Customer Success
The Climate Risk Group:
From Unpredictable AWS Bills to Bare Metal
"I tell people we moved off AWS, but that doesn't really capture it. We got a team that built us custom tooling, migrated our databases, deployed a private network, and responds on Slack within hours. AWS doesn't offer that at any price."
~ Tim McEwan, CTO, The Climate Risk Group
The Situation
The Climate Risk Group provides physical climate risk assessments to major global banks and governments. Their models analyse individual assets (harbours, buildings, critical infrastructure) against climate projections, producing detailed per-asset reports. The compute requirements are large and growing. The clients relying on these assessments expect the infrastructure behind them to be solid.
Their AWS setup had grown organically over several years: three separate EKS clusters across multiple sub-accounts, legacy servers, a managed database service, and configuration spread across multiple systems. Data scientists needed VMs for analysis work. The development team was already on Kubernetes but still early in adopting it. One engineer was managing all of it alongside other responsibilities.
Monthly AWS spend averaged $25,000, with unpredictable spikes. One EFS transfer event cost $20,000 over three days. Legacy on-demand instances for data science work added another $5-10k/month with no cost governance.
The Climate Risk Group needed a partner to take ownership of the infrastructure, not just advise on it.
What We Built
We migrated The Climate Risk Group from three separate AWS clusters to a single multi-AZ bare-metal cluster in Germany, running our full managed Kubernetes stack. The cluster is logically separated into production, QA, and development environments. The migration was phased over four months: QA first, then production, then development. Billing started when workloads were running.
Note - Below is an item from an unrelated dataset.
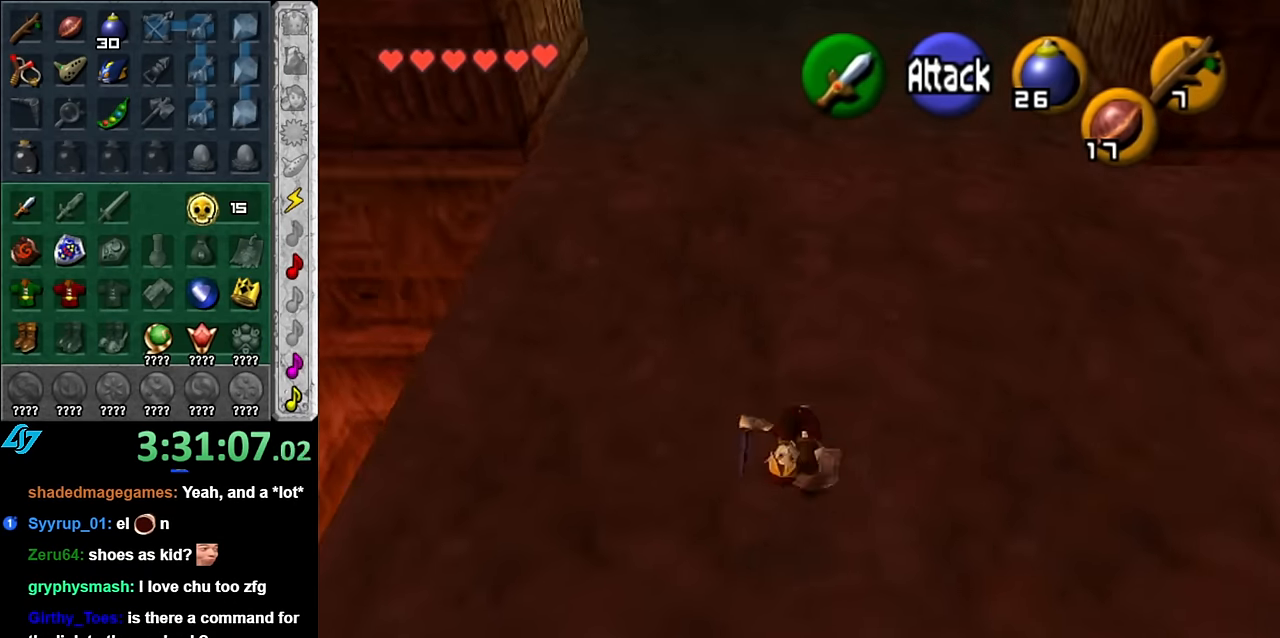
{"buttons": ["L1"], "left_stick": "down", "right_stick": "center", "button_events": [[267, "L1", "down"]]}
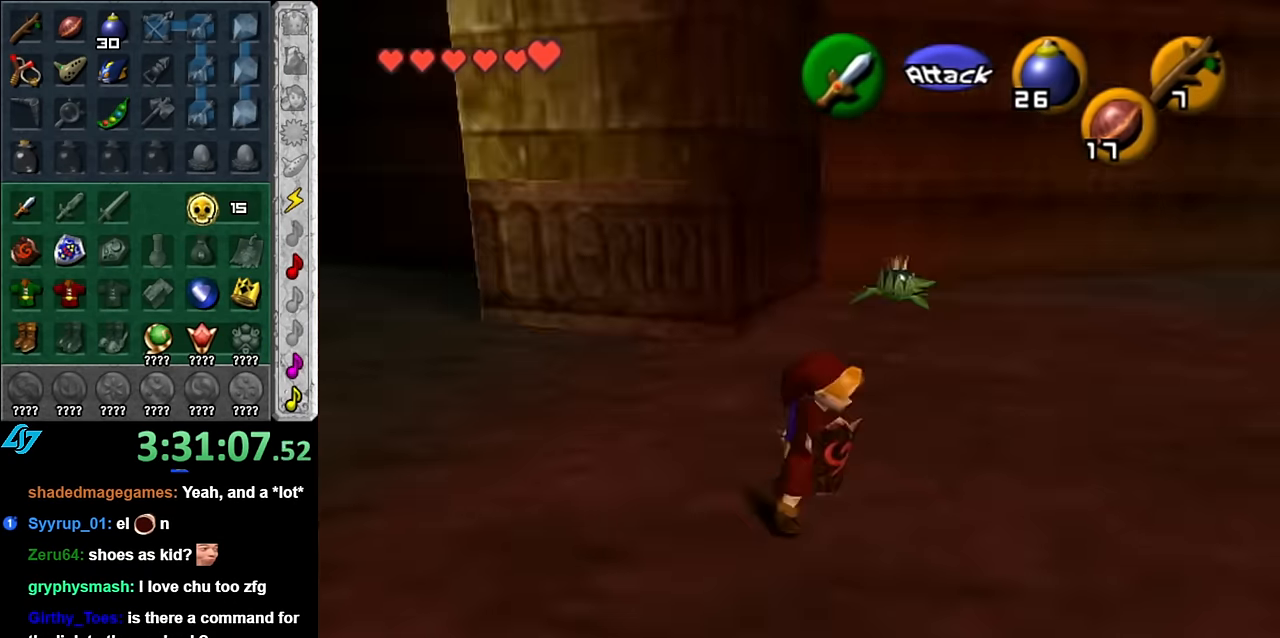
{"buttons": ["L1"], "left_stick": "down", "right_stick": "center", "button_events": []}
Production workloads get scheduling priority; data analysis workloads use spare capacity when available.
Storage
We deployed a dedicated object storage cluster and JuiceFS as a POSIX-compatible
shared filesystem, replacing AWS S3, Cloudflare R2, and EFS. The object
storage cluster benchmarks at 200 Gbps aggregate throughput handling
50,000 requests per second. At sustained throughput, the equivalent S3 GET request
volume alone would cost ~$55,700 USD per month on AWS. On bare metal, the cost
is fixed.
Data scientist VMs
The Climate Risk Group's data scientists need full Linux VMs for analysis work. On AWS, these were
expensive on-demand instances with no cost governance. We moved them into the
cluster using KubeVirt and built a custom Kubernetes operator and CLI in Rust
to manage the full VM lifecycle: provisioning, networking, resizing, monitoring,
and shutdown. Their team provisions VMs through the CLI. Each VM automatically
connects to their private Tailscale mesh network, powered by the open-source Headscale project.
Database
We migrated The Climate Risk Group's databases off a managed database vendor into in-cluster
PostgreSQL. Every database runs as a primary/replica pair with snapshot backups
and point-in-time recovery, with 2-4x the resources of the managed instances they replaced.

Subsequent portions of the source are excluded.